=== What to work on ===
Edit the listing below so that every "series" becomes "data series". Leave everything else unchanged.

■ ■ ■ ■

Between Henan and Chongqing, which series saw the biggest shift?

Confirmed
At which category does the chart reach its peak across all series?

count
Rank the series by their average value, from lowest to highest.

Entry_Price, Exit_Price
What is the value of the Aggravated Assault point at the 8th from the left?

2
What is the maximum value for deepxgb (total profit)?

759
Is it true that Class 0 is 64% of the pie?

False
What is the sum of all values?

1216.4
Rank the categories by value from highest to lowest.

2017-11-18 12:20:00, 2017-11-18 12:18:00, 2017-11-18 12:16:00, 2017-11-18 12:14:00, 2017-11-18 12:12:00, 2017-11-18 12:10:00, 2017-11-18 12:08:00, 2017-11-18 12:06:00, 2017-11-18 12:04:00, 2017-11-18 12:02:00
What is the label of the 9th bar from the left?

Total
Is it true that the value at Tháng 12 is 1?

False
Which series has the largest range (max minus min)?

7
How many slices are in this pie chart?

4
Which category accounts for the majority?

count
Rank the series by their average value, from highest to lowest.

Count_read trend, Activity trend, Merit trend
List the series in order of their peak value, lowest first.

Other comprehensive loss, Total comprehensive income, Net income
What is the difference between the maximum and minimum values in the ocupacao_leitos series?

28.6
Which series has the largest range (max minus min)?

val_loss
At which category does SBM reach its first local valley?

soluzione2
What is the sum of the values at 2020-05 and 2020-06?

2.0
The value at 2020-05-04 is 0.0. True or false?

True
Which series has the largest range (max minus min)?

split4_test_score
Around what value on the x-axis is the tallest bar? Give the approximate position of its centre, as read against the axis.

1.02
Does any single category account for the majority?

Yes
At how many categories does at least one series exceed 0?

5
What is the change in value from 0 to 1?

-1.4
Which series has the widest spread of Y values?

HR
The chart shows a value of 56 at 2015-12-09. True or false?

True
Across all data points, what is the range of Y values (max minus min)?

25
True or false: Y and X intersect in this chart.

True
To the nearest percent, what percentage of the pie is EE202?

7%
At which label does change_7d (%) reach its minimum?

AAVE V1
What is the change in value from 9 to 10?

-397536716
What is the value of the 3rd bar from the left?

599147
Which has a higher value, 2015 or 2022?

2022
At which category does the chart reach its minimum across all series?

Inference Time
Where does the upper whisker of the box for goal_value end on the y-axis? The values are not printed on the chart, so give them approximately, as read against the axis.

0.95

■ ■ ■ ■

=== Task solution ===
Between Henan and Chongqing, which data series saw the biggest shift?

Confirmed
At which category does the chart reach its peak across all data series?

count
Rank the data series by their average value, from lowest to highest.

Entry_Price, Exit_Price
What is the value of the Aggravated Assault point at the 8th from the left?

2
What is the maximum value for deepxgb (total profit)?

759
Is it true that Class 0 is 64% of the pie?

False
What is the sum of all values?

1216.4
Rank the categories by value from highest to lowest.

2017-11-18 12:20:00, 2017-11-18 12:18:00, 2017-11-18 12:16:00, 2017-11-18 12:14:00, 2017-11-18 12:12:00, 2017-11-18 12:10:00, 2017-11-18 12:08:00, 2017-11-18 12:06:00, 2017-11-18 12:04:00, 2017-11-18 12:02:00
What is the label of the 9th bar from the left?

Total
Is it true that the value at Tháng 12 is 1?

False
Which data series has the largest range (max minus min)?

7
How many slices are in this pie chart?

4
Which category accounts for the majority?

count
Rank the data series by their average value, from highest to lowest.

Count_read trend, Activity trend, Merit trend
List the data series in order of their peak value, lowest first.

Other comprehensive loss, Total comprehensive income, Net income
What is the difference between the maximum and minimum values in the ocupacao_leitos data series?

28.6
Which data series has the largest range (max minus min)?

val_loss
At which category does SBM reach its first local valley?

soluzione2
What is the sum of the values at 2020-05 and 2020-06?

2.0
The value at 2020-05-04 is 0.0. True or false?

True
Which data series has the largest range (max minus min)?

split4_test_score
Around what value on the x-axis is the tallest bar? Give the approximate position of its centre, as read against the axis.

1.02
Does any single category account for the majority?

Yes
At how many categories does at least one data series exceed 0?

5
What is the change in value from 0 to 1?

-1.4
Which data series has the widest spread of Y values?

HR
The chart shows a value of 56 at 2015-12-09. True or false?

True
Across all data points, what is the range of Y values (max minus min)?

25
True or false: Y and X intersect in this chart.

True
To the nearest percent, what percentage of the pie is EE202?

7%
At which label does change_7d (%) reach its minimum?

AAVE V1
What is the change in value from 9 to 10?

-397536716
What is the value of the 3rd bar from the left?

599147
Which has a higher value, 2015 or 2022?

2022
At which category does the chart reach its minimum across all data series?

Inference Time
Where does the upper whisker of the box for goal_value end on the y-axis? The values are not printed on the chart, so give them approximately, as read against the axis.

0.95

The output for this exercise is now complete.